Pension - as long as you have earned income in the tax year of £4k or more, and you have not exceeded your Pension Annual Allowance for the tax year, then adding it to pension is the most optimal thing to do.
£4k to pension, as a lower rate tax payer gets £1000 of tax relief, which is added to the pension. That then all grows within the pension wrapper. When the time comes to take it out, 25% is tax free and the remainder is at your tax rate at the time. That means you may be able to take out up to £16,760 from pension without paying Income Tax. (25% tax free, remainder using £12750 of personal tax allowance). Investment will go up and down.
Due to your age, you could pay into a pension and then take the money back out again. This used to be called an Immediate Vesting Personal Pension. Withdrawing from a pension can trigger the Money Purchase Annual Allowance, but from 6th April 2023 that allowance is £10k so may not be a concern.

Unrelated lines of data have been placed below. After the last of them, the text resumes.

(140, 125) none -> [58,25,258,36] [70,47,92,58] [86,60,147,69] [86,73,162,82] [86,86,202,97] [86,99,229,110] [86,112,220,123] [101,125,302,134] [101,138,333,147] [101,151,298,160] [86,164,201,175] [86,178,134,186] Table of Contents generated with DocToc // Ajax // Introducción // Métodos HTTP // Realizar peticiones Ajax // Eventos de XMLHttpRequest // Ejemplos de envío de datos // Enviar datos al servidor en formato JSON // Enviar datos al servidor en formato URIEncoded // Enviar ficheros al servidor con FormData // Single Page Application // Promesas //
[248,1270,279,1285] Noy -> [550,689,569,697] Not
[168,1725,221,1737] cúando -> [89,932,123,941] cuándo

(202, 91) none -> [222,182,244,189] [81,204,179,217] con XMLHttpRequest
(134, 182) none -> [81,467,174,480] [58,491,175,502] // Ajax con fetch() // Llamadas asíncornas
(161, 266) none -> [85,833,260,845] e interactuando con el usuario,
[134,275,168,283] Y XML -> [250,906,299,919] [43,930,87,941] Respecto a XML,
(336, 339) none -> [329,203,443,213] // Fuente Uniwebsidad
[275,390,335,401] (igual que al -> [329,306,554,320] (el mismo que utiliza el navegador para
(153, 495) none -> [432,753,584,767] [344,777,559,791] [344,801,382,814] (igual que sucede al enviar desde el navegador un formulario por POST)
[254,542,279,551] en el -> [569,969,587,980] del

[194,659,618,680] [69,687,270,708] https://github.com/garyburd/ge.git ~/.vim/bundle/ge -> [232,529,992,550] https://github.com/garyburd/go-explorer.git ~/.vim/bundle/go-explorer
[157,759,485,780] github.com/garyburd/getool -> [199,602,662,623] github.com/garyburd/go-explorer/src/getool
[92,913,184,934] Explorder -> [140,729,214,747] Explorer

Stocks & Shares ISA - £4k invested, no tax relief but also no tax on withdrawal. Can be withdrawn at anytime. The value of the investment will go up and down.
If you need the money relatively soon, then a Rainy Day saver or a Fixed Rate 1yr Bond can be good. NS&I has a 1yr bond (Issue 70) at 4%, Cynergy has a 1yr bond at 4.45%, as an example. Keep in mind that cash savings lose to inflation, so in real terms you are making a loss whilst we have inflation at 10.4% (ONS, CPI Annual Rate, Feb 2023). Check the limitations on accounts. Rainy Day saver products tend to have a maximum limit. Regular Savers have a max per month that can be paid in. Fixed Rate 1yr Bonds have restricted access - no access within the fixed period. Sometimes you can find accounts which allow a small number of withdrawals a year.